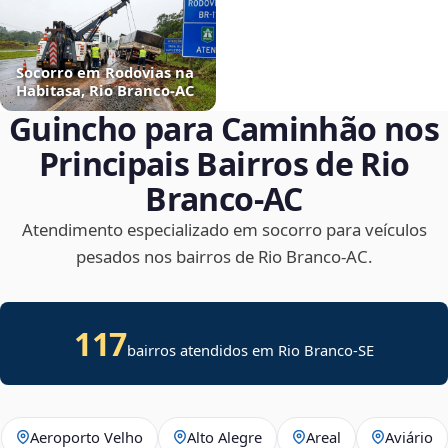
Socorro em Rodovias na
Habitasa, Rio Branco‑AC
Guincho para Caminhão nos
Principais Bairros de Rio
Branco‑AC
Atendimento especializado em socorro para veículos
pesados nos bairros de Rio Branco‑AC.
117
bairros atendidos em
Rio Branco
-
SE
Aeroporto Velho
Alto Alegre
Areal
Aviário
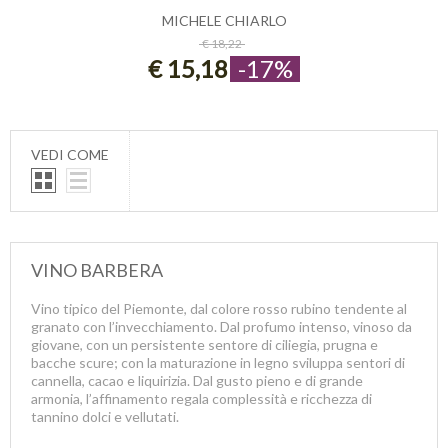
MICHELE CHIARLO
ESAURITO
€ 18,22
€ 15,18
-17%
VEDI COME
VINO BARBERA
Vino tipico del Piemonte, dal colore rosso rubino tendente al
granato con l’invecchiamento. Dal profumo intenso, vinoso da
giovane, con un persistente sentore di ciliegia, prugna e
bacche scure; con la maturazione in legno sviluppa sentori di
cannella, cacao e liquirizia. Dal gusto pieno e di grande
armonia, l’affinamento regala complessità e ricchezza di
tannino dolci e vellutati.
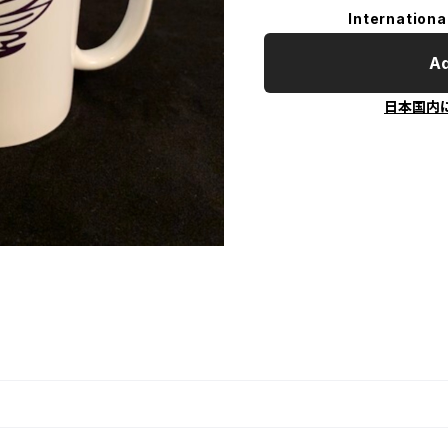
Internationa
Ad
日本国内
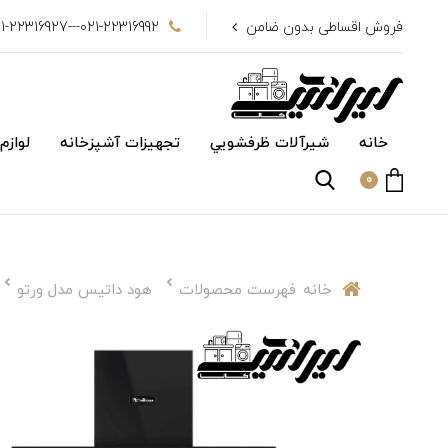
فروش اقساطی بدون ضامن
021-22316992---021-22316927
خانه
شیرآلات ظرفشويي
تجهیزات آشپزخانه
لوازم
0
خانه
فهرست محصولات
هود داتیس مدل ورتو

# Task to carry out:
Return nothing except the lines from the line with "Vino tipico del" through the last line of the records above, copied exactly and without pictures.

# Written answer:
Vino tipico del Piemonte, dal colore rosso rubino tendente al
granato con l’invecchiamento. Dal profumo intenso, vinoso da
giovane, con un persistente sentore di ciliegia, prugna e
bacche scure; con la maturazione in legno sviluppa sentori di
cannella, cacao e liquirizia. Dal gusto pieno e di grande
armonia, l’affinamento regala complessità e ricchezza di
tannino dolci e vellutati.
Internationa
Ad
日本国内
فروش اقساطی بدون ضامن
021-22316992---021-22316927
خانه
شیرآلات ظرفشويي
تجهیزات آشپزخانه
لوازم
0
خانه
فهرست محصولات
هود داتیس مدل ورتو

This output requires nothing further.